→ **What you need to do**
1/ Answer these questions using the passage on in-house certification programs.
(a) Which company has the program called Cocoa Horizons?
(b) Which organization wrote an open letter at the time of Sainsbury's announcement?
(c) Which two companies does Subramanian say he had conversations with in which farmer welfare rarely came up?
2/ List every in-house certification program or label that the passage on in-house certification programs names.
3/ Write a continuation of the passage on in-house certification programs, picking up after its final sentence.
Excerpted passage START
In response, companies have developed their own in-house certification programs and labels. To name a few, Mondelez has Cocoa Life; Nestlé has Cocoa Plan; Starbucks has CAFE Practices; Barry Callebaut has Cocoa Horizons; Cargill has Cocoa Promises; McDonald's has McCafé Sustainability Improvement Program. Though they may be well-intentioned, Subramanian suggests that these in-house programs have serious shortcomings. He says, "In my conversations with Starbucks and Mondelēz, farmer welfare rarely came up. The tacit assumption seemed to be that if the companies help farmers improve their productivity, their lives will improve in tandem."

Another questionable practice is that some in-house programs do not give premiums directly to communities to use as they wish. Funds must be approved for use by a committee appointed by the company, an arrangement that is uncomfortably reminiscent of colonial times. At the time of Sainsbury's announcement, Fairtrade Africa wrote in an open letter,

"[This] model will bring about disempowerment. We are extremely concerned about the power and control that Sainsbury’s seeks to exert over us which actually feels reminiscent of colonial rule. We work for, OWN our product and OWN our premium. We see the proposed approach as an attempt to replace the autonomous role which Fairtrade brings and replace it with a model which no longer balances the power between producers and buyers."

In-house certification screams conflict of interest, of course, and is indeed the argument that Subramanian ultimately makes in his compelling article. When a corporation is left to "mark its own homework" (think Volkswagen and Boeing), evidence of cheating abounds. And while companies may say they want greater 'flexibility' in contrast to Fairtrade's fairly rigid standards, Subramanian says that what they really want is greater control – "control over how commodities are priced, how to select or discard producers, how farmers farm, even how they live. This may look, for firms and even for consumers, like efficiency, but the effects can be dysfunctional."
Excerpted passage END
Excerpted records START
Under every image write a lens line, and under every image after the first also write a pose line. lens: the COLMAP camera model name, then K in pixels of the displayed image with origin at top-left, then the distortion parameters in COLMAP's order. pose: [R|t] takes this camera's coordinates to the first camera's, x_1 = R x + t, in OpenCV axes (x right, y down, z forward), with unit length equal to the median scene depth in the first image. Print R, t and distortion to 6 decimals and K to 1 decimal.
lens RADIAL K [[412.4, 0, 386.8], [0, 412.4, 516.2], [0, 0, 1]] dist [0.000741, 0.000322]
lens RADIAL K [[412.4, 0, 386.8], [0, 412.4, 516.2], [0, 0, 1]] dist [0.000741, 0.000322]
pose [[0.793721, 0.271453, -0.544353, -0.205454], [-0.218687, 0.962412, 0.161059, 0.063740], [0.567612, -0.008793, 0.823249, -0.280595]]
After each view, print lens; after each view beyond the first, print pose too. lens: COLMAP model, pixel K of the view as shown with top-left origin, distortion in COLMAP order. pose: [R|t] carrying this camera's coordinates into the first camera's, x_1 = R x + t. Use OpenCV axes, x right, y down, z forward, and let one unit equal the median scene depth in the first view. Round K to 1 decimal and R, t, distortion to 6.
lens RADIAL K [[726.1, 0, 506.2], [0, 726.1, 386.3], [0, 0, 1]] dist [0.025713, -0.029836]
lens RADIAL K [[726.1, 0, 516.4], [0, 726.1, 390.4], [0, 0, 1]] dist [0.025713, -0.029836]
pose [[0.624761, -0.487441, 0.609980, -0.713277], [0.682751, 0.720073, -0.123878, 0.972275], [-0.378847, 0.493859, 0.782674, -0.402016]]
Excerpted records END
Excerpted records START
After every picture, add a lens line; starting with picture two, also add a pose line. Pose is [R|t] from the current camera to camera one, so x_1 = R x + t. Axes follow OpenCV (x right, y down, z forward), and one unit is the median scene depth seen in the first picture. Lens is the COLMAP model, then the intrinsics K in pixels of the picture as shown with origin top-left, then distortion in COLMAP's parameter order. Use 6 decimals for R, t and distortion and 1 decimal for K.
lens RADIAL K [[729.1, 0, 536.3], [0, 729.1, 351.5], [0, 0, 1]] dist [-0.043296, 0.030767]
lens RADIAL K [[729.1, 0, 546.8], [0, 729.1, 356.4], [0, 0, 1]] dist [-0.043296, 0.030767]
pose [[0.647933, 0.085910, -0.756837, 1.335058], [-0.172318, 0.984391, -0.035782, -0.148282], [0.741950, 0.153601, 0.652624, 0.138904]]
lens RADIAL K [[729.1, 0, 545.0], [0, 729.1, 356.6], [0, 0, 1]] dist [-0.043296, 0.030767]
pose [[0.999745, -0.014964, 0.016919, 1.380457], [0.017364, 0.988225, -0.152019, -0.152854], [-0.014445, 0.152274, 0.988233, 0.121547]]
Excerpted records END
→ **Answers provided**
1/
(a) Barry Callebaut
(b) Fairtrade Africa
(c) Starbucks and Mondelēz

2/
Cocoa Life
Cocoa Plan
CAFE Practices
Cocoa Horizons
Cocoa Promises
McCafé Sustainability Improvement Program

3/
Nor is it a fair portrayal of how fair trade certification operates. It may seem rigid, but that's because it sets higher standards than the norm. This is precisely why it benefits farmers so much. When asked to comment, Fairtrade America's COO Bryan Lew told TreeHugger,

"Fairtrade has never pretended it can solve global trading imbalances by itself, or that certification alone is the answer to the systemic poverty and other challenges in global supply chains. Fairtrade distributes more value back to farmers and workers, so they can get a fairer share of the benefits of global trade."

It has also been suggested that flooding the marketplace with labels and logos, each one claiming its own slice of the ethical pie, will lead to fatigue among shoppers – a state that would benefit corporations. Once people start thinking that "any claim of sustainability is an improvement over no claim," they become susceptible to greenwashing.

We live in increasingly uncertain times. The average age of farmers is getting older, with fewer young people joining the profession. Climate change threatens yields as never before, and it's believed that half of coffee-producing regions will be unworkable by 2050. In this context, Fairtrade is more important than ever, holding companies accountable to an external standard and empowering farming communities to make their own decisions.

While it may not be perfect, the organization has demonstrated a willingness to change and adapt. It has recently decided that premiums exceeding $150,000 "must hire an external auditor to inspect the way it accounts for the money," and is offering its services as a consultancy to companies creating their own labels.

I think it's too soon to suggest that Fairtrade is on its way out, but not too soon to say that it needs our help. Show your support by buying Fairtrade products, asking your retailers for them, and questioning companies about their own certification programs. As for Lew's opinion on how much fair trade may be struggling, he says it is "far from finished, as the millions of farmers, workers, companies and consumers who believe in making trade fair will testify. Fair trade will only be finished when fair and equitable trade becomes the norm and not the exception."

Read the whole lengthy piece here.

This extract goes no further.